Instructions to follow: Pick out every line of the data below that contains the string "kern", treating uppercase and lowercase letters as distinct, and copy each such line in full.

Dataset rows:
★ ★ ★
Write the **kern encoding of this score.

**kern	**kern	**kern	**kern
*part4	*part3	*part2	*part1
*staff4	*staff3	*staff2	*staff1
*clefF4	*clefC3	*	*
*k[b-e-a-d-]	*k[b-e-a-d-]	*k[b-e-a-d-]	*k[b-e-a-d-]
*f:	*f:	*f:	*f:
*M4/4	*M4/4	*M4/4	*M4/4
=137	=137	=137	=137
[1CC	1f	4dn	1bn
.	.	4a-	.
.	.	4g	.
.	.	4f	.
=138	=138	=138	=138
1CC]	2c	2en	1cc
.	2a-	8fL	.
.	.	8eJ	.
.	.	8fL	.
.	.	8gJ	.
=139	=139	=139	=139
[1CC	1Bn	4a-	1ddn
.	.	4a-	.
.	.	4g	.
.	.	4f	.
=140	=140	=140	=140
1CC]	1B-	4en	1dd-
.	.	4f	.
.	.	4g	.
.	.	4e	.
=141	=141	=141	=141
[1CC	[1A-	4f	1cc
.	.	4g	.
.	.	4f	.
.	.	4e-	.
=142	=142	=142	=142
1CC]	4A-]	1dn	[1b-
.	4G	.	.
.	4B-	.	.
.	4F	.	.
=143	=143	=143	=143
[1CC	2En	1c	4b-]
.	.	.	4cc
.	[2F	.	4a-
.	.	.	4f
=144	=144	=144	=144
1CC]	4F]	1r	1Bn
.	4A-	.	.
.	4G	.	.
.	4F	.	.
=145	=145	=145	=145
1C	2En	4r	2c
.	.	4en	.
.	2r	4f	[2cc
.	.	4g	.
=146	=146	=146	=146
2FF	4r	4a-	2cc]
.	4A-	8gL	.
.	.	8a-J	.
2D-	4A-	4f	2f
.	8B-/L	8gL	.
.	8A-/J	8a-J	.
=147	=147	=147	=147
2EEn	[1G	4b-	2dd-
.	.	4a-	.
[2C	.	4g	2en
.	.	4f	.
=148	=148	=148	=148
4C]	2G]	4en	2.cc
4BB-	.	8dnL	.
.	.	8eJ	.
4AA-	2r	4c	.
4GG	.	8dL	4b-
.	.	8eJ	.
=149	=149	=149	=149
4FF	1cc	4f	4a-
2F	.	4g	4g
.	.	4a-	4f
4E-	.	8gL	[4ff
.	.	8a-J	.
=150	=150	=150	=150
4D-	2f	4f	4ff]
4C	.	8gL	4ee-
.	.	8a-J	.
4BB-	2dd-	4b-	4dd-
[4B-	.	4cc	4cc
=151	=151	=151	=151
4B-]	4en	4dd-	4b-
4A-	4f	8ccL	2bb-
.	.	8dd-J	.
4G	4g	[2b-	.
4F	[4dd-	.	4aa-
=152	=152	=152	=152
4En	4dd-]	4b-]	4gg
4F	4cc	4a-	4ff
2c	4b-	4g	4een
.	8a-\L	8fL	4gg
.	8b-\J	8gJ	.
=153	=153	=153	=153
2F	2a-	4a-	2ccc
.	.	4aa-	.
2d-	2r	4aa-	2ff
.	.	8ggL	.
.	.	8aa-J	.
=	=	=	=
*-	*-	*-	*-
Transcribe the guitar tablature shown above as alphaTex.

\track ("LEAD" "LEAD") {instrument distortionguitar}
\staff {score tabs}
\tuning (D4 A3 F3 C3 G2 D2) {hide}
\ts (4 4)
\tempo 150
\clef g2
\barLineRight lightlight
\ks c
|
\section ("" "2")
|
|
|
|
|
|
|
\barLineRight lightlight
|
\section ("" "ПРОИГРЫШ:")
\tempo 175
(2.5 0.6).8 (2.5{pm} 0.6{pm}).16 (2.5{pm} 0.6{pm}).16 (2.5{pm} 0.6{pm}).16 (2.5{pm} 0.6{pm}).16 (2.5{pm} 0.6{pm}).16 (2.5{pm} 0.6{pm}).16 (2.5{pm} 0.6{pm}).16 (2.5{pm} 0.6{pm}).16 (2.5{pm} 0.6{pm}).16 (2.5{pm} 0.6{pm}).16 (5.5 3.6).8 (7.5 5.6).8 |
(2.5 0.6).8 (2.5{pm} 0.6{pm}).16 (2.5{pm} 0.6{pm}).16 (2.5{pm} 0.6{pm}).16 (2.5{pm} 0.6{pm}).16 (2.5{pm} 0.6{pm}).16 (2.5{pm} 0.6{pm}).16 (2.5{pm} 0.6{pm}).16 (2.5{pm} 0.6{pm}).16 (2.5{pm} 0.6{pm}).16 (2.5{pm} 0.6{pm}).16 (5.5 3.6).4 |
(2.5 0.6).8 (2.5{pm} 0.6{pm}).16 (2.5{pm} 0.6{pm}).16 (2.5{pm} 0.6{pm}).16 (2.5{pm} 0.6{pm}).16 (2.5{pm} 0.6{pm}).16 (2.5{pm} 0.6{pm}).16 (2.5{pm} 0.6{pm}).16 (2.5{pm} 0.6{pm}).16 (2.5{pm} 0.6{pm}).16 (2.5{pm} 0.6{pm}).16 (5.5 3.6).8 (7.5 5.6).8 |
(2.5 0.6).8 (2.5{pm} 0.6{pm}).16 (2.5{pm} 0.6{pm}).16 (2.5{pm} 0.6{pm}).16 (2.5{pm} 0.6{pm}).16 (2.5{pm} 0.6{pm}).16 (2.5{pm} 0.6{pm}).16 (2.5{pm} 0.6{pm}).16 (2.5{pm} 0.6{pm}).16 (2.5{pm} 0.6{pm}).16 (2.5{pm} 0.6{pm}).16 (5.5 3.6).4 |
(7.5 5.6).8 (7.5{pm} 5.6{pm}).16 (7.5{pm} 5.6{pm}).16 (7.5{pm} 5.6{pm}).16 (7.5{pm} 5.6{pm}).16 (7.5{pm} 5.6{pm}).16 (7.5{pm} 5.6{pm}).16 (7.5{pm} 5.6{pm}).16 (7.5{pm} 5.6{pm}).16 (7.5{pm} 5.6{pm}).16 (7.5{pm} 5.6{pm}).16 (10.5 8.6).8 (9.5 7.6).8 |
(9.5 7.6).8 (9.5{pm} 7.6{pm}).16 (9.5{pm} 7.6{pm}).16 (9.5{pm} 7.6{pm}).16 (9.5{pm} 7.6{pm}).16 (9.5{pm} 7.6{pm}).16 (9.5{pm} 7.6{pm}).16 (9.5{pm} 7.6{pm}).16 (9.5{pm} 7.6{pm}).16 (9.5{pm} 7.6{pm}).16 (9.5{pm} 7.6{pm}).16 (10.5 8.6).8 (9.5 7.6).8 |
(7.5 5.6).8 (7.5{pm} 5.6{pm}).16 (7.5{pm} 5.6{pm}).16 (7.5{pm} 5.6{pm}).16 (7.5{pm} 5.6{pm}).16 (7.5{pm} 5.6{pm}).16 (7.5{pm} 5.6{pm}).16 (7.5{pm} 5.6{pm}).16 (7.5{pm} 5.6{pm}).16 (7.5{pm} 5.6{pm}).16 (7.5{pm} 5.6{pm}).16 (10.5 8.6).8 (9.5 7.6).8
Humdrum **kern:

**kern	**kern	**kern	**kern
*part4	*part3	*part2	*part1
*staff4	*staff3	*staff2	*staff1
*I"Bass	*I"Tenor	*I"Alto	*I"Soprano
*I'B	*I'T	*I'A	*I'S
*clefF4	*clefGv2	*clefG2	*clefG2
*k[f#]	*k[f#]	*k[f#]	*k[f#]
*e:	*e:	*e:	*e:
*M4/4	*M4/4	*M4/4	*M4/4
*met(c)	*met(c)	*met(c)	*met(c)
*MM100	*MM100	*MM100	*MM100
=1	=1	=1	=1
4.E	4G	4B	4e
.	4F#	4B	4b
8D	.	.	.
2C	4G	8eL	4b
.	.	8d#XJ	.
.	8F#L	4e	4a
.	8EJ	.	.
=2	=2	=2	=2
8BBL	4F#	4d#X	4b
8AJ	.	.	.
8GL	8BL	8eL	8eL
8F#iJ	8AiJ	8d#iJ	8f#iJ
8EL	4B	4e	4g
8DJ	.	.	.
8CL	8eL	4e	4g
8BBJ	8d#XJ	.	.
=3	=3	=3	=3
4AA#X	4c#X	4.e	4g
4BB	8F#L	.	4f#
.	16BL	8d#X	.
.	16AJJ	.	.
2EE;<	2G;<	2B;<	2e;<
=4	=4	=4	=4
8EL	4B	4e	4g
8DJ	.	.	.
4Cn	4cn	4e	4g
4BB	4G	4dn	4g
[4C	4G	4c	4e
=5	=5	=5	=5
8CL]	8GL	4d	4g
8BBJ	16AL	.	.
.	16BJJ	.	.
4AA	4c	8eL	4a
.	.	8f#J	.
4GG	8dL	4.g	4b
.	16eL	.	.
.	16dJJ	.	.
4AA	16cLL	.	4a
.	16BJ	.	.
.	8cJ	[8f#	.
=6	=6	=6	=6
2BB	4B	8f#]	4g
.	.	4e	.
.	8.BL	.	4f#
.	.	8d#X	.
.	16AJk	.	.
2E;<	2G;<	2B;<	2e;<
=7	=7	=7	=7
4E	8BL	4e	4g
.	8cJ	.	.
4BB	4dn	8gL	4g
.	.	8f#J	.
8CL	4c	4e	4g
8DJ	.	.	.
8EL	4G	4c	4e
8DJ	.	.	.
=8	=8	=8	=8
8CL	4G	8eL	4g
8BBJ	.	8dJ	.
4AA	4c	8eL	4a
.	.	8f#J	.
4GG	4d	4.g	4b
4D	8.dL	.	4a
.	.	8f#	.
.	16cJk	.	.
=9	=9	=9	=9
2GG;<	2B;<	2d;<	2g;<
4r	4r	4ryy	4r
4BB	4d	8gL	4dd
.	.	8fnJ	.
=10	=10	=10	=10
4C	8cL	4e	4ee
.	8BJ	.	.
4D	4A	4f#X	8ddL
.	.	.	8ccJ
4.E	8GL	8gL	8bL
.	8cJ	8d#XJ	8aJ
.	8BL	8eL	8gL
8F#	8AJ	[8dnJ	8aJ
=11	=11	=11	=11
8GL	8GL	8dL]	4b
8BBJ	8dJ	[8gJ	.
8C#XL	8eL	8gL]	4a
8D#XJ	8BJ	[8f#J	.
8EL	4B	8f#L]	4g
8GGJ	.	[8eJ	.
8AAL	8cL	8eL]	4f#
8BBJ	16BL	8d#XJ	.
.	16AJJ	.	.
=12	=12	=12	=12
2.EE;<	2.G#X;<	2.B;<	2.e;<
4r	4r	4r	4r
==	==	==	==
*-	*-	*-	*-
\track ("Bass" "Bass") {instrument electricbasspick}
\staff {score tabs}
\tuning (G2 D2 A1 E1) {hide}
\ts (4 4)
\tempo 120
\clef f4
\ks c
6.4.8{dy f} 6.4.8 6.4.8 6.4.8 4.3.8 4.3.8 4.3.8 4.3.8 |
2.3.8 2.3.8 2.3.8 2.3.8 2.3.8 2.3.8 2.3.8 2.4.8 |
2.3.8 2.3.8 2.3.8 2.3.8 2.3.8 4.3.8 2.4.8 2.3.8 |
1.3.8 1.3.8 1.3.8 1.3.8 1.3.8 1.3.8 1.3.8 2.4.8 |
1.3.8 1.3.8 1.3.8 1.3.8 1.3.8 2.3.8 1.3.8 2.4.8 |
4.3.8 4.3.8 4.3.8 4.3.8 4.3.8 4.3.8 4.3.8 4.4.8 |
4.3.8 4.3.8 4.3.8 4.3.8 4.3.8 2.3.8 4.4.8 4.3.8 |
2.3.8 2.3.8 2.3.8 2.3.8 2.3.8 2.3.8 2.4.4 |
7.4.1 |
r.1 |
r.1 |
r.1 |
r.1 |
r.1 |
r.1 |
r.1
★ ★ ★
Task solution:
Write the **kern encoding of this score.
**kern	**kern	**kern	**kern
Humdrum **kern:
**kern	**kern	**kern	**kern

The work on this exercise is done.